Hi all, I'm new to the gaming and upgrading world.  I'm going to up grade my video card from a raedon 9800 pro to a radeon 850xt.  I'm geting ready to also put an arctic cooling system on it for the heat.  What I'm confused about is that I have read posts before about putting thermal paste on your heat sink before I put the fan on.  Well I forgot to order it with my card and fan, decided to see if Radio shack had any and they suggested that I use their heat sink compound, which is silicone based.  Is there a difference in the two, can I use it without hurting my card and fan.............any thoughts and suggestions whether to use it or not?

Thanks in advance,

Carlos_3


----------



## Flashnc (Nov 27, 2005)

the arctic cooling you have orderd will have some with it.

it would be preferable to use AS5 or ASceramic, but the stuff that you will recieve with your card is going to be better than the stuff from radio shack...also...if you have a "compusa" near, you can get AS5 there.

be carefull, only use enough to spread a very thin layer on the gpu.

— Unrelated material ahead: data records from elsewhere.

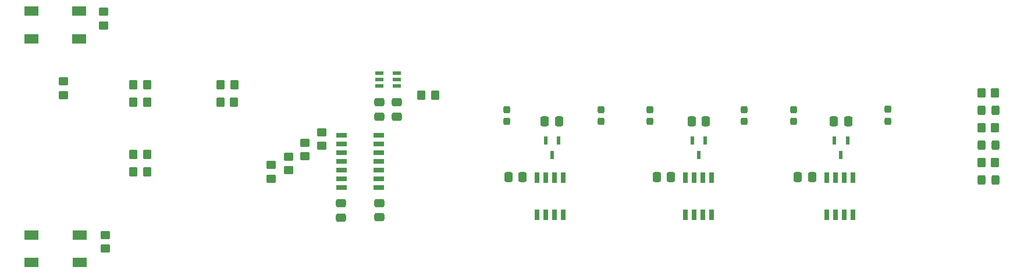
<source format=gtp>
G04 #@! TF.GenerationSoftware,KiCad,Pcbnew,(6.0.6)*
G04 #@! TF.CreationDate,2023-01-03T01:07:17+09:00*
G04 #@! TF.ProjectId,mt_reflowcnt,6d745f72-6566-46c6-9f77-636e742e6b69,rev?*
G04 #@! TF.SameCoordinates,Original*
G04 #@! TF.FileFunction,Paste,Top*
G04 #@! TF.FilePolarity,Positive*
%FSLAX46Y46*%
G04 Gerber Fmt 4.6, Leading zero omitted, Abs format (unit mm)*
G04 Created by KiCad (PCBNEW (6.0.6)) date 2023-01-03 01:07:17*
%MOMM*%
%LPD*%
G01*
G04 APERTURE LIST*
G04 Aperture macros list*
%AMRoundRect*
0 Rectangle with rounded corners*
0 $1 Rounding radius*
0 $2 $3 $4 $5 $6 $7 $8 $9 X,Y pos of 4 corners*
0 Add a 4 corners polygon primitive as box body*
4,1,4,$2,$3,$4,$5,$6,$7,$8,$9,$2,$3,0*
0 Add four circle primitives for the rounded corners*
1,1,$1+$1,$2,$3*
1,1,$1+$1,$4,$5*
1,1,$1+$1,$6,$7*
1,1,$1+$1,$8,$9*
0 Add four rect primitives between the rounded corners*
20,1,$1+$1,$2,$3,$4,$5,0*
20,1,$1+$1,$4,$5,$6,$7,0*
20,1,$1+$1,$6,$7,$8,$9,0*
20,1,$1+$1,$8,$9,$2,$3,0*%
G04 Aperture macros list end*
%ADD10R,2.000000X1.400000*%
%ADD11R,1.200000X0.600000*%
%ADD12R,0.650000X1.525000*%
%ADD13RoundRect,0.250000X-0.450000X0.350000X-0.450000X-0.350000X0.450000X-0.350000X0.450000X0.350000X0*%
%ADD14RoundRect,0.250000X0.325000X0.450000X-0.325000X0.450000X-0.325000X-0.450000X0.325000X-0.450000X0*%
%ADD15RoundRect,0.250000X0.337500X0.475000X-0.337500X0.475000X-0.337500X-0.475000X0.337500X-0.475000X0*%
%ADD16RoundRect,0.250000X0.350000X0.450000X-0.350000X0.450000X-0.350000X-0.450000X0.350000X-0.450000X0*%
%ADD17RoundRect,0.237500X0.237500X-0.287500X0.237500X0.287500X-0.237500X0.287500X-0.237500X-0.287500X0*%
%ADD18RoundRect,0.250000X0.450000X-0.350000X0.450000X0.350000X-0.450000X0.350000X-0.450000X-0.350000X0*%
%ADD19RoundRect,0.250000X-0.475000X0.337500X-0.475000X-0.337500X0.475000X-0.337500X0.475000X0.337500X0*%
%ADD20RoundRect,0.250000X-0.350000X-0.450000X0.350000X-0.450000X0.350000X0.450000X-0.350000X0.450000X0*%
%ADD21R,0.600000X1.250000*%
%ADD22R,1.525000X0.650000*%
G04 APERTURE END LIST*
D10*
G04 #@! TO.C,S2*
X114711600Y-81083400D03*
X121711600Y-81083400D03*
X114711600Y-85083400D03*
X121711600Y-85083400D03*
G04 #@! TD*
D11*
G04 #@! TO.C,IC2*
X167874000Y-92009000D03*
X167874000Y-91059000D03*
X167874000Y-90109000D03*
X165374000Y-90109000D03*
X165374000Y-91059000D03*
X165374000Y-92009000D03*
G04 #@! TD*
D12*
G04 #@! TO.C,IC5*
X234315000Y-105365000D03*
X233045000Y-105365000D03*
X231775000Y-105365000D03*
X230505000Y-105365000D03*
X230505000Y-110789000D03*
X231775000Y-110789000D03*
X233045000Y-110789000D03*
X234315000Y-110789000D03*
G04 #@! TD*
D13*
G04 #@! TO.C,R16*
X154559000Y-100235000D03*
X154559000Y-102235000D03*
G04 #@! TD*
G04 #@! TO.C,R14*
X149606000Y-103521000D03*
X149606000Y-105521000D03*
G04 #@! TD*
D14*
G04 #@! TO.C,D3*
X255034000Y-105664000D03*
X252984000Y-105664000D03*
G04 #@! TD*
D12*
G04 #@! TO.C,IC4*
X213741000Y-105365000D03*
X212471000Y-105365000D03*
X211201000Y-105365000D03*
X209931000Y-105365000D03*
X209931000Y-110789000D03*
X211201000Y-110789000D03*
X212471000Y-110789000D03*
X213741000Y-110789000D03*
G04 #@! TD*
D15*
G04 #@! TO.C,C6*
X207793500Y-105283000D03*
X205718500Y-105283000D03*
G04 #@! TD*
D16*
G04 #@! TO.C,R18*
X173466000Y-93345000D03*
X171466000Y-93345000D03*
G04 #@! TD*
G04 #@! TO.C,R5*
X254984000Y-103124000D03*
X252984000Y-103124000D03*
G04 #@! TD*
G04 #@! TO.C,R9*
X131556000Y-94361000D03*
X129556000Y-94361000D03*
G04 #@! TD*
G04 #@! TO.C,R2*
X254984000Y-92964000D03*
X252984000Y-92964000D03*
G04 #@! TD*
D13*
G04 #@! TO.C,R15*
X152146000Y-102267000D03*
X152146000Y-104267000D03*
G04 #@! TD*
D16*
G04 #@! TO.C,R6*
X131572000Y-104521000D03*
X129572000Y-104521000D03*
G04 #@! TD*
D13*
G04 #@! TO.C,R17*
X156972000Y-98711000D03*
X156972000Y-100711000D03*
G04 #@! TD*
D14*
G04 #@! TO.C,D2*
X255034000Y-100584000D03*
X252984000Y-100584000D03*
G04 #@! TD*
D17*
G04 #@! TO.C,L3*
X204724000Y-97155000D03*
X204724000Y-95405000D03*
G04 #@! TD*
D18*
G04 #@! TO.C,R13*
X125222000Y-83153000D03*
X125222000Y-81153000D03*
G04 #@! TD*
D19*
G04 #@! TO.C,C4*
X167894000Y-94361000D03*
X167894000Y-96436000D03*
G04 #@! TD*
D20*
G04 #@! TO.C,R10*
X142256000Y-91821000D03*
X144256000Y-91821000D03*
G04 #@! TD*
D21*
G04 #@! TO.C,IC8*
X233492000Y-99915000D03*
X231582000Y-99915000D03*
X232537000Y-102015000D03*
G04 #@! TD*
D17*
G04 #@! TO.C,L2*
X197612000Y-97155000D03*
X197612000Y-95405000D03*
G04 #@! TD*
D16*
G04 #@! TO.C,R7*
X131556000Y-101981000D03*
X129556000Y-101981000D03*
G04 #@! TD*
D22*
G04 #@! TO.C,IC1*
X165272000Y-106807000D03*
X165272000Y-105537000D03*
X165272000Y-104267000D03*
X165272000Y-102997000D03*
X165272000Y-101727000D03*
X165272000Y-100457000D03*
X165272000Y-99187000D03*
X159848000Y-99187000D03*
X159848000Y-100457000D03*
X159848000Y-101727000D03*
X159848000Y-102997000D03*
X159848000Y-104267000D03*
X159848000Y-105537000D03*
X159848000Y-106807000D03*
G04 #@! TD*
D17*
G04 #@! TO.C,L6*
X239395000Y-97141000D03*
X239395000Y-95391000D03*
G04 #@! TD*
D10*
G04 #@! TO.C,S1*
X114762400Y-113747800D03*
X121762400Y-113747800D03*
X114762400Y-117747800D03*
X121762400Y-117747800D03*
G04 #@! TD*
D21*
G04 #@! TO.C,IC6*
X191455000Y-99915000D03*
X189545000Y-99915000D03*
X190500000Y-102015000D03*
G04 #@! TD*
D16*
G04 #@! TO.C,R11*
X131556000Y-91821000D03*
X129556000Y-91821000D03*
G04 #@! TD*
D19*
G04 #@! TO.C,C3*
X165354000Y-109050000D03*
X165354000Y-111125000D03*
G04 #@! TD*
D16*
G04 #@! TO.C,R4*
X254984000Y-98044000D03*
X252984000Y-98044000D03*
G04 #@! TD*
D14*
G04 #@! TO.C,D1*
X255034000Y-95504000D03*
X252984000Y-95504000D03*
G04 #@! TD*
D18*
G04 #@! TO.C,R12*
X125476000Y-115697000D03*
X125476000Y-113697000D03*
G04 #@! TD*
D15*
G04 #@! TO.C,C8*
X191516000Y-97155000D03*
X189441000Y-97155000D03*
G04 #@! TD*
G04 #@! TO.C,C7*
X228346000Y-105283000D03*
X226271000Y-105283000D03*
G04 #@! TD*
D20*
G04 #@! TO.C,R8*
X142240000Y-94361000D03*
X144240000Y-94361000D03*
G04 #@! TD*
D21*
G04 #@! TO.C,IC7*
X212791000Y-99915000D03*
X210881000Y-99915000D03*
X211836000Y-102015000D03*
G04 #@! TD*
D17*
G04 #@! TO.C,L4*
X218440000Y-97155000D03*
X218440000Y-95405000D03*
G04 #@! TD*
D15*
G04 #@! TO.C,C10*
X233596000Y-97155000D03*
X231521000Y-97155000D03*
G04 #@! TD*
D19*
G04 #@! TO.C,C1*
X159766000Y-109093000D03*
X159766000Y-111168000D03*
G04 #@! TD*
D15*
G04 #@! TO.C,C9*
X212873500Y-97155000D03*
X210798500Y-97155000D03*
G04 #@! TD*
D19*
G04 #@! TO.C,C2*
X165354000Y-94339500D03*
X165354000Y-96414500D03*
G04 #@! TD*
D15*
G04 #@! TO.C,C5*
X186203500Y-105283000D03*
X184128500Y-105283000D03*
G04 #@! TD*
D17*
G04 #@! TO.C,L5*
X225679000Y-97155000D03*
X225679000Y-95405000D03*
G04 #@! TD*
D13*
G04 #@! TO.C,R1*
X119380000Y-91329000D03*
X119380000Y-93329000D03*
G04 #@! TD*
D17*
G04 #@! TO.C,L1*
X183896000Y-97155000D03*
X183896000Y-95405000D03*
G04 #@! TD*
D12*
G04 #@! TO.C,IC3*
X192151000Y-105365000D03*
X190881000Y-105365000D03*
X189611000Y-105365000D03*
X188341000Y-105365000D03*
X188341000Y-110789000D03*
X189611000Y-110789000D03*
X190881000Y-110789000D03*
X192151000Y-110789000D03*
G04 #@! TD*
M02*

</source>
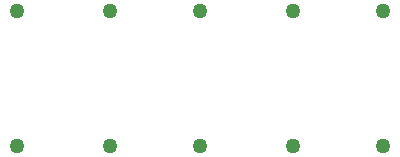
<source format=gtl>
G04 Layer_Physical_Order=1*
G04 Layer_Color=255*
%FSLAX25Y25*%
%MOIN*%
G70*
G01*
G75*
%ADD10C,0.05000*%
D10*
X256000Y226000D02*
D03*
X226000D02*
D03*
X195000D02*
D03*
X165000D02*
D03*
X134000D02*
D03*
X256000Y271000D02*
D03*
X226000D02*
D03*
X195000D02*
D03*
X165000D02*
D03*
X134000D02*
D03*
M02*

</source>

also make sure that your artic cooling "fan" sits evenly and not touching anything at all on the board but the gpu itself

             Flash


----------



## M. Mellough (Nov 28, 2005)

If you can't find AS5 you can use Antec Formula 5 silver compound which is identical to AS5. It sells for the same price so you won't save anything but in my experience the Antec compound is easier to find at retail stores; those who sell Antec components (which are relatively common) will usually also have the compound in stock. Antec products can be found at many electronics supplies stores (real ones not Radio Shack) as well as computer stores.


----------



## Aevum (Nov 28, 2005)

becuase of the on chip resistors and solder points, you might want to use artic ceramic insted of artic silver, artic silver tends to conduct under pressure and heat (guess what a x850XT with a heatsink screwed to it generates)

with artic ceramic you only give up a little bit (1-1.5 degrees differenace) and you have a non conductive paste


----------



## Christer (Dec 2, 2005)

OCZ silver.....lowered my CPU temp by 10degC compared to what came with the Vapochill....:d


----------